A smattering of students and a sea of empty chairs confronted Deans Quigley, Colombo, and Friedman (SEAS) about the noose incident at an event this afternoon sponsored by the Columbia Queer Alliance.
The small showing was probably due to the time – noon on a Thursday – and also because the admins agreed to show up on short notice. Bwog itself received a statement announcing the event at 1:23 a.m. this morning.
Organizers decided to merge their scheduled event to unveil a new “safe-zone” campaign with a session of firmly posed questions from the few students present– and mostly plain vanilla answers from the administrators.
Students wanted to know specifics — in what kind of time frame they could expect to hear from administrators with progress reports on the hate crime front, what tangible things administrators now realize they could have done better to create safe spaces for students. Administrators had palpably reassuring, but vague responses.
In his germane way, Quigley acknowledged that administrators should have let students know about the incident sooner, and that Columbia’s policy on hate crimes should be more widely known. In his less-germane way, Colombo said he would like to better “demonstrate to the community we are here to support them.” And Friedman, SEAS’s Quigley, said the three men in collared shirts and ties behind the panel ran “an open shop.”

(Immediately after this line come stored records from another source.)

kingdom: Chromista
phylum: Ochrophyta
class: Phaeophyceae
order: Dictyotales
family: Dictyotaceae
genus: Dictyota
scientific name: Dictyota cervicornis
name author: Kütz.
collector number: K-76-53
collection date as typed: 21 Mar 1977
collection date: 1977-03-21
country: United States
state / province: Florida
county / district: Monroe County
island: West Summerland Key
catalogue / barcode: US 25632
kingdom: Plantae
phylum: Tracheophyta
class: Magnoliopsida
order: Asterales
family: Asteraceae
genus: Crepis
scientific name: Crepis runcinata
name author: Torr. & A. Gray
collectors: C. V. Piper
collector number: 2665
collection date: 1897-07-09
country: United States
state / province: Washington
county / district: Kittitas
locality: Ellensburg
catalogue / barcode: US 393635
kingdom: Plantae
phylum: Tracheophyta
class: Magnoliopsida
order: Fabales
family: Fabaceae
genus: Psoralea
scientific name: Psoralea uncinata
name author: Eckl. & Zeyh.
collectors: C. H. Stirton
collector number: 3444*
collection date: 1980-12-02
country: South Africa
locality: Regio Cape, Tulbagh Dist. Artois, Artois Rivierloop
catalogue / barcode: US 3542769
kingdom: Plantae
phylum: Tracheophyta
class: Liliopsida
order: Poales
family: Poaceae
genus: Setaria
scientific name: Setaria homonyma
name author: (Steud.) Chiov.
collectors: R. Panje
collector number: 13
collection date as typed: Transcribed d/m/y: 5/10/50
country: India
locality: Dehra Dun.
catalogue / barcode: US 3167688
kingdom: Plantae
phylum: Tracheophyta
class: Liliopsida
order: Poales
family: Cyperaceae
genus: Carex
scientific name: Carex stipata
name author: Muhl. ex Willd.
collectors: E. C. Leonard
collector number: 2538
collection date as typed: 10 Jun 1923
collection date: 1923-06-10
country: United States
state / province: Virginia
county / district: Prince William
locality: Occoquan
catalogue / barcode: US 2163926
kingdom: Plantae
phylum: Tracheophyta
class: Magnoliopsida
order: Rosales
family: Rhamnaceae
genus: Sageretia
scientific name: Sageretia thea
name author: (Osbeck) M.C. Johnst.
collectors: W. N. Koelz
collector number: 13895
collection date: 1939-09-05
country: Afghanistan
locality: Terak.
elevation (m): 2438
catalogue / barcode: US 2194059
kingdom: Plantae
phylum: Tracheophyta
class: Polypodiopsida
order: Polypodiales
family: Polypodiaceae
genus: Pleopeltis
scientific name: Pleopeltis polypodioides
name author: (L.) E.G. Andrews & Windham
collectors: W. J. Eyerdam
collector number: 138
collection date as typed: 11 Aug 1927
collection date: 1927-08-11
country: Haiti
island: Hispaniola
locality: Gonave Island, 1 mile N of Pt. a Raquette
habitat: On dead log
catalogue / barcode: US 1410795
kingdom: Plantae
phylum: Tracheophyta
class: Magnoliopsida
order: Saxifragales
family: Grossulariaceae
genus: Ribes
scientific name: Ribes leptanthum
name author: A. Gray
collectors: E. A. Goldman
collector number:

When students asked why they heard about the noose from student groups and listsevs and not from administrators, Colombo stumbled, explaining he may wear his Blackberry on his belt at all hours, but that not everyone in the administration does. “You guys start your days at a variety of hours,” he said.
But perhaps they are learning. After office hours today when news of the anti-Semetic graffiti in Lewisohn hit, Quigley sent his delicate prose response merely minutes after President Bollinger –
who is himself feeling the heat of student criticism on this point.
At the end of the hour, students had a few commitments to transparency, tolerance, and inclusion to hold on to, and a new symbol to plaster around the school to signify safe-spaces, and perhaps the goal to blanket the campus in one large safe-space symbol.